Inserting large datasets can be time-consuming and may lead to rate limiting. We'll insert data in batches to optimize performance.

# Define the batch size
batch_size = 1000

# Function to generate INSERT statements
def generate_insert_sql(batch):
    """Generates INSERT SQL statements for a batch of rows."""
    sql_statements = []
    for _, row in batch.iterrows():
        sql = (
            f"INSERT INTO google_play_store (app, category, rating, reviews, size, installs, type, price, "
            f"contentrating, genres, lastupdated, currentver, androidver, id) VALUES ("
            f"'{row['app']}', '{row['category']}', {row['rating']}, '{row['reviews']}', '{row['size']}', "
            f"'{row['installs']}', '{row['type']}', '{row['price']}', '{row['contentrating']}', "
            f"'{row['genres']}', '{row['lastupdated']}', '{row['currentver']}', '{row['androidver']}', {row['id']})"
        )
        sql_statements.append(sql)
    return "; ".join(sql_statements) + ";"

# Insert data in batches
for start in range(0, len(df), batch_size):
    # Get the current batch
    batch = df.iloc[start:start + batch_size]
    
    # Generate the INSERT SQL
    insert_sql = generate_insert_sql(batch)
    
    # Prepare the payload
    data = {
        "sql": insert_sql
    }
    
    # Send the POST request to insert the batch
    response = requests.post(query_url, headers=headers, json=data)
    
    # Check the response
    if response.status_code == 200 and response.json().get("success"):
        print(f"Successfully inserted batch starting at index {start}")
    else:
        print(f"Failed to insert batch starting at index {start}")
        print(response.status_code, response.json())

Notes:

  • Batch Size: Adjust the batch_size based on your data volume and API rate limits.
  • Error Handling: Always check the response to handle any insertion errors gracefully.

Querying Data from D1

After inserting the data, you might want to retrieve and analyze it.

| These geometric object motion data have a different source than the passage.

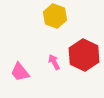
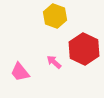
red hexagon: moved 6 px up
pink arrow: rotated 21 degrees counterclockwise
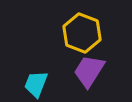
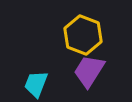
yellow hexagon: moved 1 px right, 2 px down
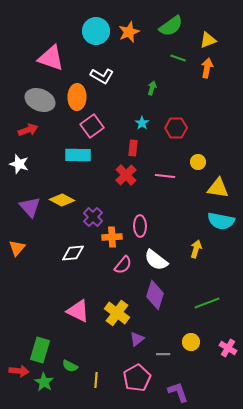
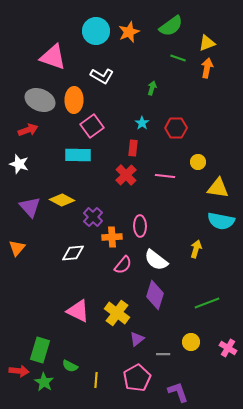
yellow triangle at (208, 40): moved 1 px left, 3 px down
pink triangle at (51, 58): moved 2 px right, 1 px up
orange ellipse at (77, 97): moved 3 px left, 3 px down
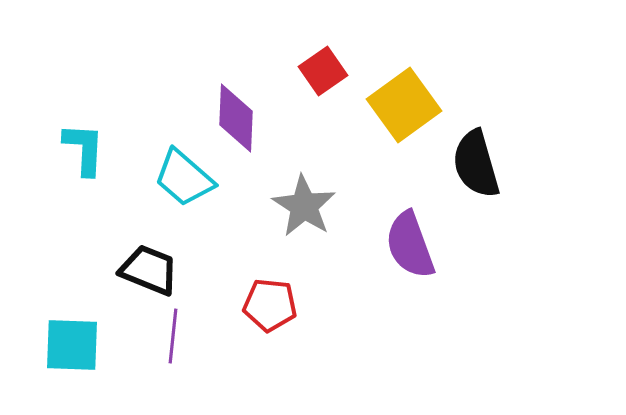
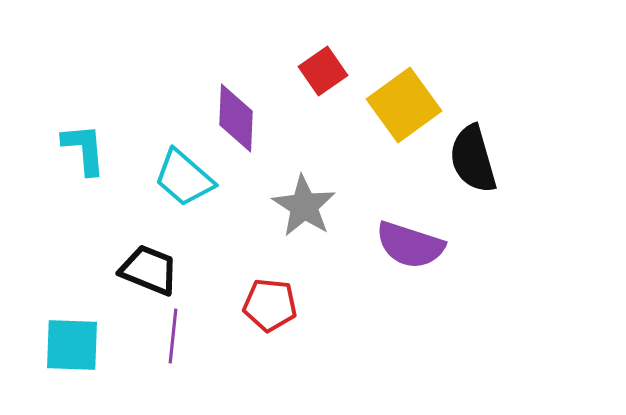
cyan L-shape: rotated 8 degrees counterclockwise
black semicircle: moved 3 px left, 5 px up
purple semicircle: rotated 52 degrees counterclockwise
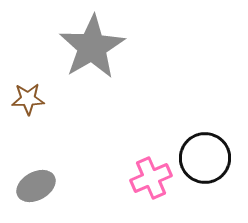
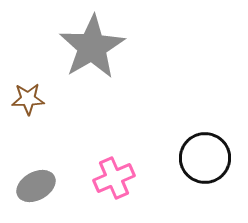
pink cross: moved 37 px left
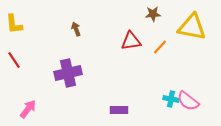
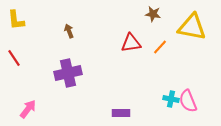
brown star: rotated 14 degrees clockwise
yellow L-shape: moved 2 px right, 4 px up
brown arrow: moved 7 px left, 2 px down
red triangle: moved 2 px down
red line: moved 2 px up
pink semicircle: rotated 30 degrees clockwise
purple rectangle: moved 2 px right, 3 px down
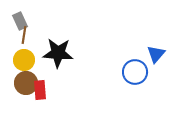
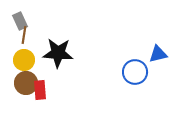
blue triangle: moved 2 px right; rotated 36 degrees clockwise
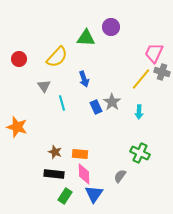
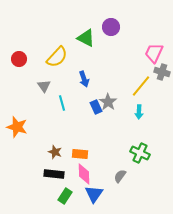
green triangle: rotated 24 degrees clockwise
yellow line: moved 7 px down
gray star: moved 4 px left
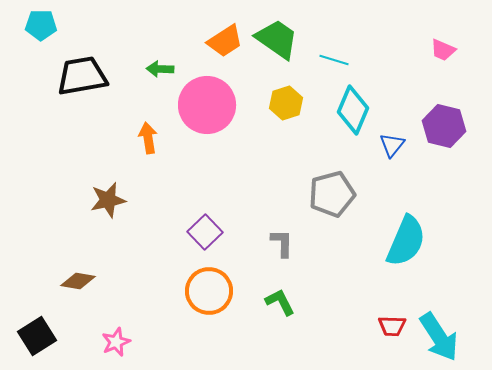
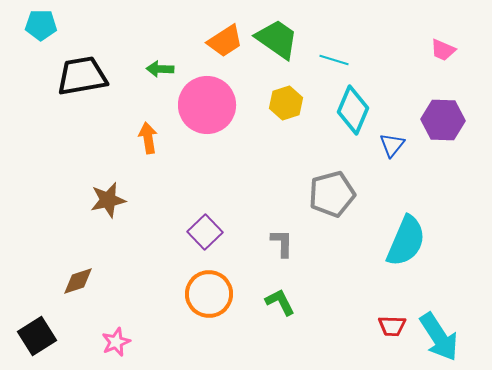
purple hexagon: moved 1 px left, 6 px up; rotated 12 degrees counterclockwise
brown diamond: rotated 28 degrees counterclockwise
orange circle: moved 3 px down
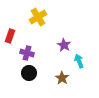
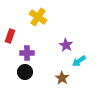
yellow cross: rotated 24 degrees counterclockwise
purple star: moved 2 px right
purple cross: rotated 16 degrees counterclockwise
cyan arrow: rotated 104 degrees counterclockwise
black circle: moved 4 px left, 1 px up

Here's how to execute a SELECT query.

Example Output:

# Define the SELECT SQL query
select_query = "SELECT * FROM google_play_store WHERE app LIKE 'Photo%' LIMIT 100;"

# Prepare the payload
data = {
    "sql": select_query
}

# Send the POST request to execute the SELECT query
response = requests.post(query_url, headers=headers, json=data)

# Check the response and process the results
if response.status_code == 200 and response.json().get("success"):
    results = response.json().get("result", [])
    print("Data retrieved successfully:")
    for row in results:
        print(row)
else:
    print("Failed to retrieve data")
    print(response.status_code, response.json())

You can further process the retrieved data as needed, such as converting it back to a Pandas DataFrame for analysis.

# Convert results to a DataFrame
results_df = pd.DataFrame(results)
print(results_df.head())

Conclusion

Cloudflare D1 offers a powerful and flexible solution for managing SQLite databases in a serverless environment.

By leveraging the Cloudflare API and Python's requests library, you can effortlessly create databases, define schemas, and manipulate data. Whether you're building scalable applications or conducting data analysis, D1 provides the tools you need to succeed.